The lawsuit, filed in Polk County, Florida, accuses the Municipal Employees' Retirement System (MERS) and other defendants of fraudulent misrepresentation, negligent misrepresentation and conspiracy.
In an emailed statement on Dec. 2, MERS CEO Kerrie Vanden Bosch said the claims in the lawsuit are "baseless and without merit, and we fully reject these false allegations.”
MERS, which according to its website manages employee retirement plans for more than 1,000 Michigan local governments and holds more than $18 billion in assets, was the major investor and in control of the Kona Hills coffee project in Hawaii, the suit filed by AgAmerica LLC of Florida alleges.
The Michigan-based nonprofit, along with other defendants, induced AgAmerica "to finance tens of millions of dollars to fund a purportedly reasonable and prudent development of a coffee plantation, while concealing that a significant portion of the loan proceeds was intended to remediate undisclosed, significant, and material environmental, legal, permitting, stormwater, wastewater, flooding, grading, grubbing, and construction issues at or affecting the property," the suit alleges.
MERS walked away from the coffee project early this year, the suit alleges.

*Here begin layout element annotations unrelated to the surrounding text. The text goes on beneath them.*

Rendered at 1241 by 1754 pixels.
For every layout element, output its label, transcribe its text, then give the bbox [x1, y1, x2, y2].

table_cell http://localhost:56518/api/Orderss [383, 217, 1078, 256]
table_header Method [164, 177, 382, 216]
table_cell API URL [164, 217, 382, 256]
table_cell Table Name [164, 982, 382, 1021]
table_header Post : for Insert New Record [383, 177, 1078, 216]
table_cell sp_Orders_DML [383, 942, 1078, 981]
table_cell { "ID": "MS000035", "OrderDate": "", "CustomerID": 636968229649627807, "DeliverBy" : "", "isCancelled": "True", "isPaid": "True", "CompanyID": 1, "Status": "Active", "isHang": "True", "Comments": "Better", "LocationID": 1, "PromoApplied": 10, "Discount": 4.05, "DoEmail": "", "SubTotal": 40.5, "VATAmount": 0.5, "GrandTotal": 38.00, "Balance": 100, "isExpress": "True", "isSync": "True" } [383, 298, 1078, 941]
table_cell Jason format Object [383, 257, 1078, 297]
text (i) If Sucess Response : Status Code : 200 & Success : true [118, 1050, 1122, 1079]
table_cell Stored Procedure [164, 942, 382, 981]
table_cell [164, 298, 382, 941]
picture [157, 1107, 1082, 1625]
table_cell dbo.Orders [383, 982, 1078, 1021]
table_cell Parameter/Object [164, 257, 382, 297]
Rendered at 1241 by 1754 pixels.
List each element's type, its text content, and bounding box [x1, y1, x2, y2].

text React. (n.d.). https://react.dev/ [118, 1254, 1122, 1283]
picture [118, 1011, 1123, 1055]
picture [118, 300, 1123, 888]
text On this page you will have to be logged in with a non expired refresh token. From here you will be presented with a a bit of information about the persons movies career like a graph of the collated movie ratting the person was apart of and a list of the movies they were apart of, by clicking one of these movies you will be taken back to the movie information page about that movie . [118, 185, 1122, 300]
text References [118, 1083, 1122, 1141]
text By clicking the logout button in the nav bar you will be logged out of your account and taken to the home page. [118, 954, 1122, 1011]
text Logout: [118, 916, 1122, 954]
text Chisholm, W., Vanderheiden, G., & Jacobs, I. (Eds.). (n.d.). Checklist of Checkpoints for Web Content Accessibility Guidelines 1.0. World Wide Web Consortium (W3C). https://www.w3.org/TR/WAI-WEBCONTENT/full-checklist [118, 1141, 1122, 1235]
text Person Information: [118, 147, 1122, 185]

In an emailed statement, AgAmerica CEO Brian Philpot said it is "shocking that MERS, a fiduciary for thousands of Michiganders and their retirement funds, would lose over $100 million in a start-up coffee farm." Philpot said he hopes the lawsuit "will allow AgAmerica, its investors, and employees to recoup the money we are owed.’’
Vanden Bosch said that as a fiduciary for the retirement plans of Michigan’s public servants, "we are committed to holding our investment managers to the highest standards of integrity and ensuring they act in the best interests of our participants.”
She said MERS invested less than 0.5% of its portfolio in Kona Hills. "While this specific investment experienced a loss, it was more than offset by strong gains in other private market investments," Vanden Bosch said. "Overall, the MERS Total Market portfolio has earned 15.04% year-to-date as of Nov. 28.”
According to the lawsuit, one neighboring property owner sued in 2024, alleging that illegal grading on one of the coffee properties caused severe flooding that collapsed rooms in his home and made parts of it uninhabitable. It's not clear that MERS was named as a defendant in that lawsuit.
Also named as defendants in the lawsuit are Atlanta-based Domain Capital Advisers LLC; Carolyn Seabolt, who is Domain's chief operating officer; Kona Hills LLC; Mark McCormick, who is described in the suit as a California resident and former CEO of Kona Hills; Kona Capital Partners LLC, and Kamco Land Co. Inc.
Calls and emails to Domain Capital were not immediately returned Dec. 2. The other defendants could not be reached for comment.